DOCUMENT SEGMENT
= Beginning of Section =

Published December 23, 2015
Gov. Jerry Brown on Sunday announced signing a bill that could one day bring the release of some criminals who were sentenced as juveniles to life in prison.
There are 309 inmates serving life-without-parole sentences in California for murders committed when they were younger than 18.
Brown signed SB9, by Democratic Sen. Leland Yee of San Francisco. It would let the inmates ask judges to reconsider their sentences after they serve at least 15 years in prison.
Judges could then reduce the no-parole sentence to 25 years-to-life if the inmate shows remorse and is taking steps toward rehabilitation.
Yee said his bill recognizes that young people's brains and impulse control grow as they age. His bill was opposed by the state's major law enforcement and victims' organizations.
"I am proud that today California said we believe all kids, even those we had given up on in the past, are deserving of a second chance," Yee said in a statement.
California is one of 39 states that allow judges to sentence minors to die in prison. More than 2,570 people convicted as juveniles are serving life sentences without the possibility of parole in the U.S., according to the Youth Justice Coalition, an Inglewood-based group concerned with the treatment of juvenile offenders.

= End of Section =

LISTED ENTRIES
= Beginning of Section =

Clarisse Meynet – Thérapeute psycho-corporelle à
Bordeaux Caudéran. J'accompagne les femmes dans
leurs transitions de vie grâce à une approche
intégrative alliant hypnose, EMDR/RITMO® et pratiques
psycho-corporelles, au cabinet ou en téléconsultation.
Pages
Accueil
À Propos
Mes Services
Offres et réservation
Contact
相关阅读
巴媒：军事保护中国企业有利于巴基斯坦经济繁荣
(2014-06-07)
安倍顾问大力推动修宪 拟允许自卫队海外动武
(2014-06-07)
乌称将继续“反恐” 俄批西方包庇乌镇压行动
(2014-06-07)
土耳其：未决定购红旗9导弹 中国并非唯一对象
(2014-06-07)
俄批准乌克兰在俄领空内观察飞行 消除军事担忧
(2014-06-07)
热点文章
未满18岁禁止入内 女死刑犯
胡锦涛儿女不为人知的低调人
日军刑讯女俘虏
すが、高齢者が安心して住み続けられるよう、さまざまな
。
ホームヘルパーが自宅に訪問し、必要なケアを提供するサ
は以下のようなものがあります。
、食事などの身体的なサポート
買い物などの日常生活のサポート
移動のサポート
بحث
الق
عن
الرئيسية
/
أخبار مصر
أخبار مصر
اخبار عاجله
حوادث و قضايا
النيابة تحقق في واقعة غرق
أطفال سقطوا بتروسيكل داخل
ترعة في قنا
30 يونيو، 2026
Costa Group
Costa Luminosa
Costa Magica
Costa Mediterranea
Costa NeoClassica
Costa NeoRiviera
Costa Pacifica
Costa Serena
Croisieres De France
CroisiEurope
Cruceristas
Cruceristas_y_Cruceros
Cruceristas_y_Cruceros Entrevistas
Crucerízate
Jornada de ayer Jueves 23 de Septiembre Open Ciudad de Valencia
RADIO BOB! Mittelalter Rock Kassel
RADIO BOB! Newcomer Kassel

= End of Section =

REQUIRED ACTIONS
1 > In the article on California's juvenile sentencing bill, how long must an inmate serve before asking a judge to reconsider the sentence?
2 > Write what comes next in the article about California's bill on juvenile life-without-parole sentences.

RESULTS FOR EACH TASK
1 > At least 15 years.

2 >
The U.S. Supreme Court recently struck down mandatory life without parole sentences for juveniles as unconstitutional "cruel and unusual" punishment. But the ruling didn't affect California's law because it already gives judges the discretion to impose a sentence of 25 years-to-life.
Opponents say the bill is unfair to victims' families. Allowing the possibility of parole would force the survivors to relive their experience as they fight against parole.
"Before, we had life without possibility of parole -- without," said Maggie Elvey of Sacramento, who helped organize opposition to the bill. "It's so sad that they're taking the justice away."
She said survivors like herself were told that their loved one's murderers would never be released from prison.
"It's not fair to go retroactive back to all those killers," she said.
Yee struggled for a year to get the bill through the Legislature over opposition from organizations representing police chiefs, sheriffs, prosecutors, victims and many rank-and-file law enforcement officers. He had support from some individual law enforcement officials, notably San Francisco District Attorney George Gascon, Police Chief Greg Suhr and interim Sheriff Vicki Hennessy.
It was his third attempt in five years. He succeeded in getting it through the Legislature this year, with no Republican votes, only after amending the bill to exclude young offenders who tortured their victims or killed a law enforcement officer or firefighter.
The exemptions are not enough to satisfy survivors such as Elvey.
"Victims hate that, when they say that one person's loved one is more important than another," Elvey said.
Her husband, Ross, was murdered by two teens during the robbery of his gun shop in Vista, Calif.
"They held Ross down on the floor and just kept beating and beating him," she said.
He was in a coma for 41 days before he died on June 7, 1993.
"They're all violent, brutal murders," she said. "That's why they got this sentence."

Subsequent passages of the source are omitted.